Но он только теперь начал понимать положение брата и сестры: действительно, лучше было то, что им не приходилось, как другим детям, копаться в хламе на basurero, отыскивая и сортируя нужное. А хуже было то, что Лупе и Хуан Диего вызывали в Герреро возмущение у мусорщиков и их семей. Эти двое детей свалки, возможно, получали защиту от Риверы (почему и вызывали возмущение), но el jefe был не совсем их отцом. А их мать, работавшая ночами на улице Сарагоса, была проституткой, которая на самом деле не жила в Герреро.
Везде своя неофициальная иерархия, с грустью подумал брат Пепе.
– Что такое иерархия? – спросила своего брата Лупе. (Только теперь Пепе начал понимать, что девочка знала, о чем он думает.)

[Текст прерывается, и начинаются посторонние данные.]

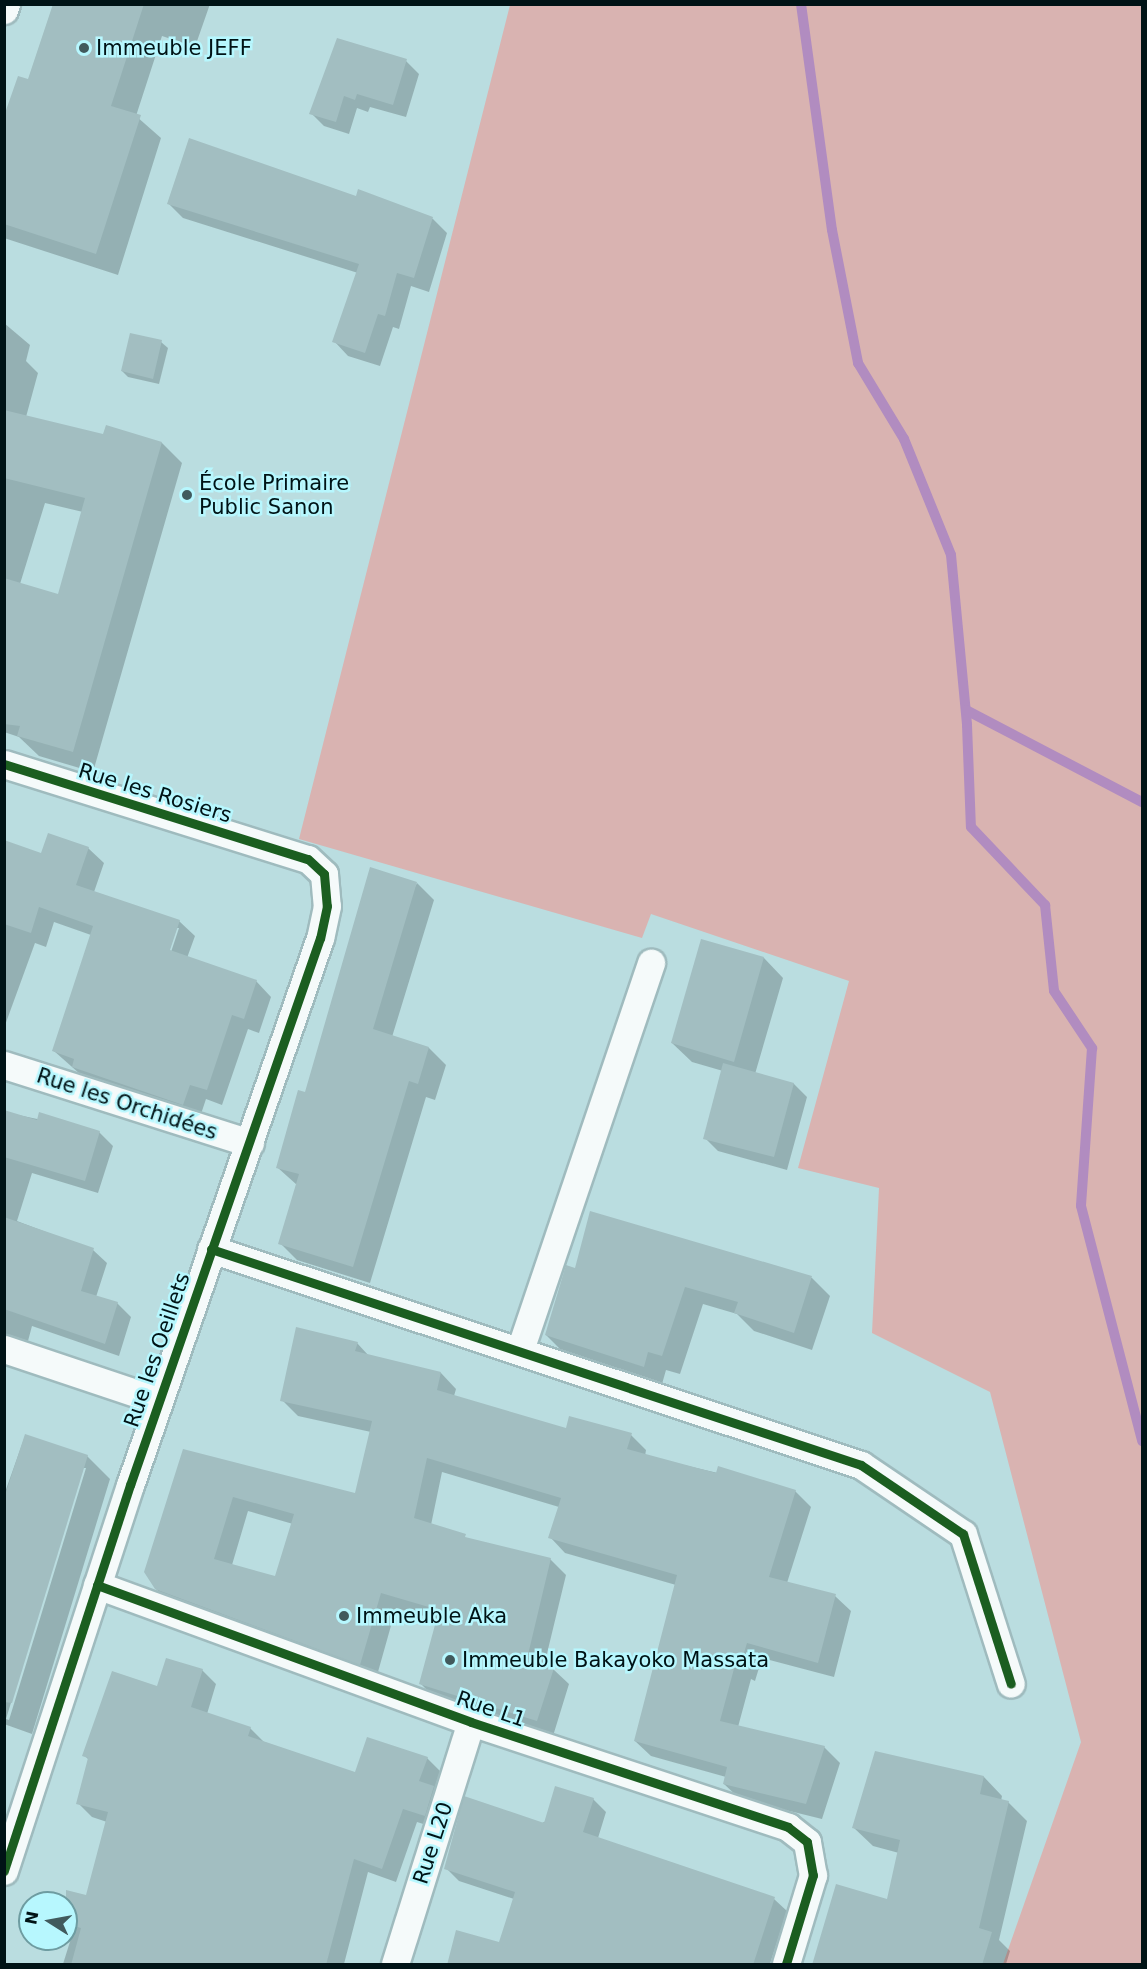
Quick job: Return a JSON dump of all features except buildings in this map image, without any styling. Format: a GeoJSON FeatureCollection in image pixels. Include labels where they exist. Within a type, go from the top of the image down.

– Неофициальная иерархия – это то, что другие niños de la basura считают себя выше нас, – сказал Хуан Диего сестре.
– Совершенно верно, – сказал Пепе, чувствуя себя не в своей тарелке.
Он явился сюда, чтобы встретиться с читателем свалки, мальчиком из Герреро, о котором было столько слухов, – встретиться и как хороший учитель передать ему правильные книги, а в результате оказалось, что ему самому, иезуиту Пепе, следует многому научиться.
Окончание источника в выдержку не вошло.